General Motors has used it for daytime running lights on the Cadillac XTS and ATS. Ford and Mitsubishi have used it for fog lights, and BMW has used it for fog lights and headlamps.
But Osram's puck is not a one-size-fits-all solution, acknowledges David Hulick, Osram's marketing director.
"We believe there will be more opportunities" for a standardized LED headlight as automakers use that technology for mass-market cars, Hulick said. But many automotive designers are reluctant to adopt the LED "puck" because it sets some limitations on the look of the headlight or taillight.
"Lighting is used as the car's jewelry," Hulick noted. "It's used to create a brand identity at night. The challenge for the lighting industry is to serve that purpose and look for other solutions."
In the near future, the luxury segment is the strongest candidate for LED headlamps, fueled by some recent innovations.
At the Frankfurt auto show last week, Audi introduced the latest twist for LEDs: an A8 sedan equipped with an LED high beam that can dim itself without using mechanical shutters. Hella KGaA Hueck & Co. will supply the headlight, using LEDs produced by Osram.
The A8's high beam features five light bars with five LEDs per bar.
That high beam can be left on.
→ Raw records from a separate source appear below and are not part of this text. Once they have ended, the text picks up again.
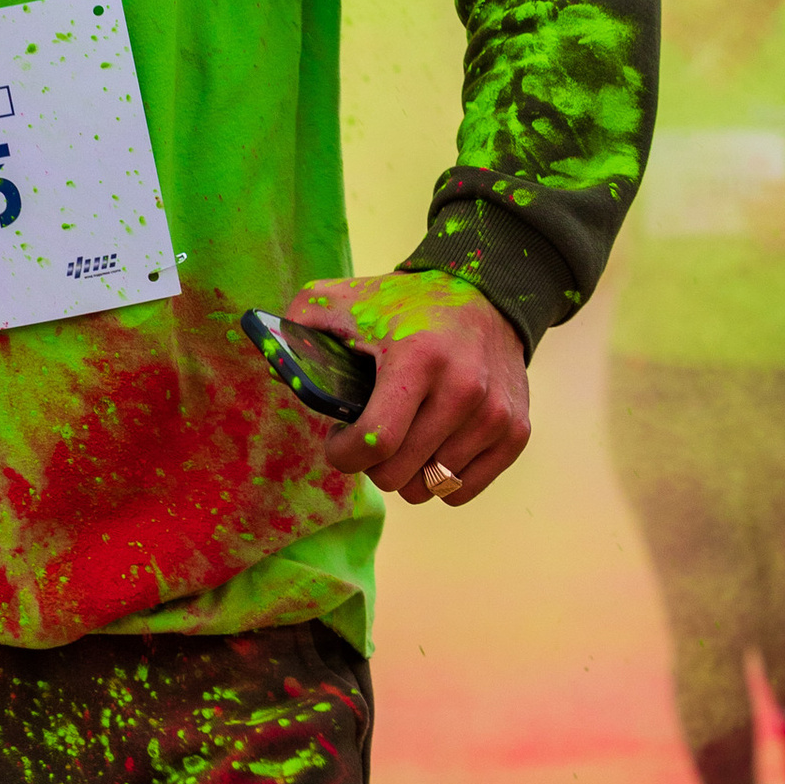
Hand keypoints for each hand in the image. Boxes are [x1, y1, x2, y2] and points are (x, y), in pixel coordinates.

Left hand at [283, 270, 529, 506]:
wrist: (487, 292)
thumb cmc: (405, 303)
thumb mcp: (344, 299)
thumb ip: (297, 324)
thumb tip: (269, 358)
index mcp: (418, 359)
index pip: (375, 442)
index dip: (344, 454)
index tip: (339, 440)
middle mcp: (463, 390)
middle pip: (398, 475)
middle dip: (373, 464)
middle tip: (372, 436)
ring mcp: (493, 415)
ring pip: (429, 488)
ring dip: (407, 472)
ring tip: (403, 437)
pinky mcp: (515, 432)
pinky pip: (462, 490)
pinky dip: (440, 479)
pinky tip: (432, 446)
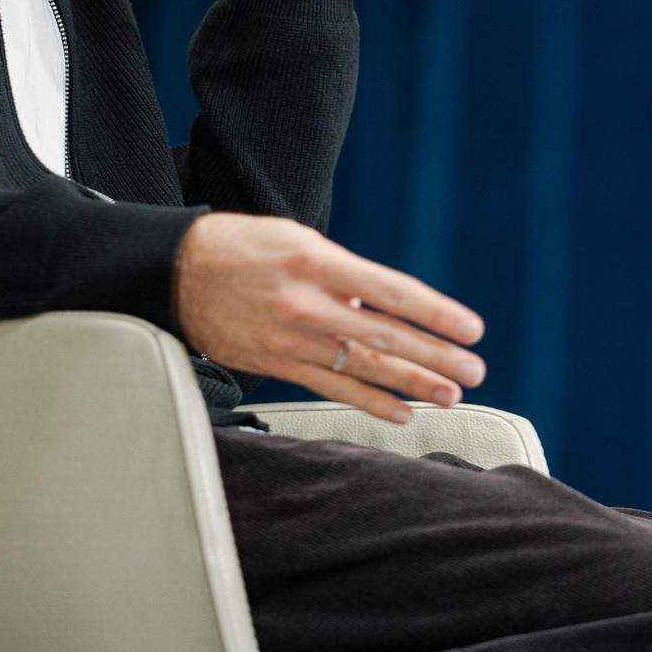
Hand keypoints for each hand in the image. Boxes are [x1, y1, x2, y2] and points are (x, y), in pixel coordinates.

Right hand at [173, 211, 484, 422]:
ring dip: (413, 384)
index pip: (392, 293)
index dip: (436, 313)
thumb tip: (379, 308)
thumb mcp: (297, 239)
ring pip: (364, 368)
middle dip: (436, 357)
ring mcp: (292, 340)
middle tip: (474, 371)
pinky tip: (402, 412)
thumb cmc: (243, 246)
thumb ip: (343, 274)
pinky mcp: (276, 365)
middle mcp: (308, 305)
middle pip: (386, 337)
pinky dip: (370, 402)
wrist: (176, 271)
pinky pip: (331, 389)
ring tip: (451, 394)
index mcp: (318, 262)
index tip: (470, 329)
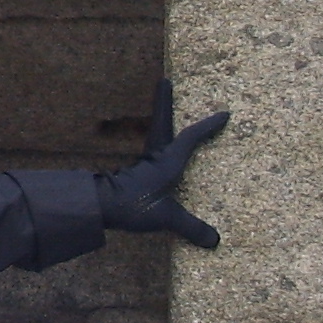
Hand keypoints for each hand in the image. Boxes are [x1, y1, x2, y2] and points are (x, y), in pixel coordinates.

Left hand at [97, 79, 227, 248]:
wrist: (98, 207)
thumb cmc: (135, 205)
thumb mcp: (167, 217)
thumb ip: (191, 228)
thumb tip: (215, 241)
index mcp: (168, 161)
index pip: (191, 137)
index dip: (207, 126)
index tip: (224, 113)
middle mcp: (155, 157)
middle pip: (162, 122)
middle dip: (164, 102)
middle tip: (165, 81)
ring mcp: (143, 165)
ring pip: (156, 137)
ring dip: (162, 124)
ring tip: (168, 116)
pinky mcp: (135, 176)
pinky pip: (151, 157)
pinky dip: (159, 151)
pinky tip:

When a camera mounted on the windshield spots an oncoming vehicle, some of the LEDs are turned off automatically, creating a gap in the high beam to avoid blinding the oncoming motorist.
And if there are two vehicles -- say, an oncoming truck plus a car that your vehicle is overtaking -- the controls can create two or three gaps in the headlamp's beam to reduce glare, says Steffen Pietzonka, marketing vice president of Hella's lighting division.
"We really think that it will be the future for high-beam headlamps, especially in the premium car segment," he said.

Eliminating glare

Osram also has teamed with Audi to develop an experimental LED headlamp that generates a high beam with the help of a matrix of 78 LEDs arrayed in three rows.
The matrix LED headlight appears practical enough for production. Osram executives recently demonstrated the headlight's effectiveness during a recent night cruise on some country roads near the company's technical center in Herbrechtingen, Germany.
To be sure, automakers already have introduced headlights that dim automatically, but those require mechanical shutters to dim the high beams. Osram and Hella have dispensed with shutters, and their LED high beams are tailored to eliminate glare more precisely to accommodate oncoming traffic.
For the moment, matrix LED headlamps are too costly for the mass market, but LED prices are declining, as Allgeier noted.
"Regardless of technology, we have been limited to 70 meters of vision for the low beam for many years," Allgeier said. "Now, that's a barrier that we can overcome."